To play in a stadium as nice as this one, Texas Southern would change its school colors if it needed to.
No. 1 From The Open
BBVA Compass Stadium is already the best sports stadium in Houston. There's no need to wait for a year from now, or even till Saturday, to acknowledge that. Nothing else comes close to delivering its intimacy, to putting the fans this on top of the action. Forget the air that flows through all the openings in the concourse walls. The real feat of engineering at this $95 million sports haven is how a 22,000-seat facility is made to feel like a 5,000 seat one.
Dynamo president Chris Canetti — who has shaken more hands this week than Leslie Knope — likes to brag how the suites are only nine rows from the field. And that's nice. But the real trick is how the last row of the stadium is only 20 rows up on its level.
It's all enough to bring a former Houston Hotshots player to head-shaking wonder. You remember the Hotshots? The former professional indoor soccer league team that toiled to gain a foothold in Houston in the mid 1990s?
One older sportswriter in Houston is already taking predictions on which night the Dynamo will outdraw the Houston Astros when there are competing games.
David Deberteal played for the Hotshots. Now, on this night, he sits and chuckles at a whole other universe of a soccer experience.
"It's amazing to think back to when I was on Hotshots playing our games at the old Rockets center (the Compaq Center) and we trying to get six or five thousand fans in the place," Deberteal says. "Doing whatever we could. And now . . . they're going to get 20,000 people into this gorgeous place. A place meant for soccer."
Unlike the MLS' other new stadiums, which are out in the suburbs where soccer moms are supposed to roam, the Dynamo's new home is of the city. It makes the Dynamo not just soccer cool in a city that embraces the sport.
It makes the team now big-event cool.
The Lure
Everyone is going to want a night in the new stadium. One older sportswriter in Houston is already taking predictions on which night the Dynamo will outdraw the Houston Astros when there are competing games. It's not framed as question of if an MLS team can outdraw a Major League Baseball team with 50 years of history. It's regarded as question of when, an inevitability.
Houston is a town that loves the major happening — witness how quickly the Houston Texans have taken a complete stranglehold over the city with their one playoff win, colorful Bulls On Parade defense and philosopher superstar Arian Foster. This stadium instantly gives the Dynamo event status.
They're not just a soccer team anymore.
That doesn't mean that Dynamo games suddenly become the best live sports experiences in Houston. There is nothing in the same galaxy as being at Reliant when Connor Barwin's flapping his arms at a roaring crowd of 70,000 crazies with Wade Phillips' defense on the attack.
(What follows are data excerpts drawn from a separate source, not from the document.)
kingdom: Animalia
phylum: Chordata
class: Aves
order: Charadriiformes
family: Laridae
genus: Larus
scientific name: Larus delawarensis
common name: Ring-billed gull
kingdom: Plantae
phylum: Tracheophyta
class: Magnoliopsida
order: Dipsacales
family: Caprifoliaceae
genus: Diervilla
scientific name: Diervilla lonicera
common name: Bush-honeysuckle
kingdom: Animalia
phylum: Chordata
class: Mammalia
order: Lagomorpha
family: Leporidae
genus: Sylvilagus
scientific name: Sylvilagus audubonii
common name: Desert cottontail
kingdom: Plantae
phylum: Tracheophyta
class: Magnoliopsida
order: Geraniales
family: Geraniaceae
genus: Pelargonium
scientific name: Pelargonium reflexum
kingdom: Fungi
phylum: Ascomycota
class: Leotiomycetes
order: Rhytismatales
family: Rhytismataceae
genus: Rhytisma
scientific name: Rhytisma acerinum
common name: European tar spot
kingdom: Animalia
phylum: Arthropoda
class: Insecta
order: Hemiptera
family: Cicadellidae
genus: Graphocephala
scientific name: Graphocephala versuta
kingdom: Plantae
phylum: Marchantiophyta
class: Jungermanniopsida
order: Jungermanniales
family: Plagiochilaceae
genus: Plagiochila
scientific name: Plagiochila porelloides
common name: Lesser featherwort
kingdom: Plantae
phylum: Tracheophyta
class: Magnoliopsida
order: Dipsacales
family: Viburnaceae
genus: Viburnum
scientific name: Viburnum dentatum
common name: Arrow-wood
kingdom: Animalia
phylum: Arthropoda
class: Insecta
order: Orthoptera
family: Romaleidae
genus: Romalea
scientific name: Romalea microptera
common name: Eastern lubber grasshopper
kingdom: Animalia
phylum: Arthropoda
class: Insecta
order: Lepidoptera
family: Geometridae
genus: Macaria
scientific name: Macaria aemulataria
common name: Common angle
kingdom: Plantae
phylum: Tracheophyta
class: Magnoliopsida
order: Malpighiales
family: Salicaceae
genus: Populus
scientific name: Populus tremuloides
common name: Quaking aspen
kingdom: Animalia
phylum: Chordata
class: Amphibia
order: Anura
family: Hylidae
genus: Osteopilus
The best arena — the closest fan experience — can only take one so far. The NFL could puts its fans on the top of skyscrappers to look down and watch and it'd still be king.
But it's no great stretch to imagine Dynamo games becoming more of a happening than Rockets or Astros games. For at least a season or two.
You can see it as the people (many of them in orange too) keep pouring in for the "soft opening."
"This is why you do it," says Hall, whose team has worked for 45 straight days without a single day off, with all the days on 16 to 18-hour monsters now, as Saturday approaches. "You want people to leave here thinking it's something special."
No worries on that. The Dynamo's new home is already the new champ, the best sports stadium in Houston. No need to wait for the standing eight count.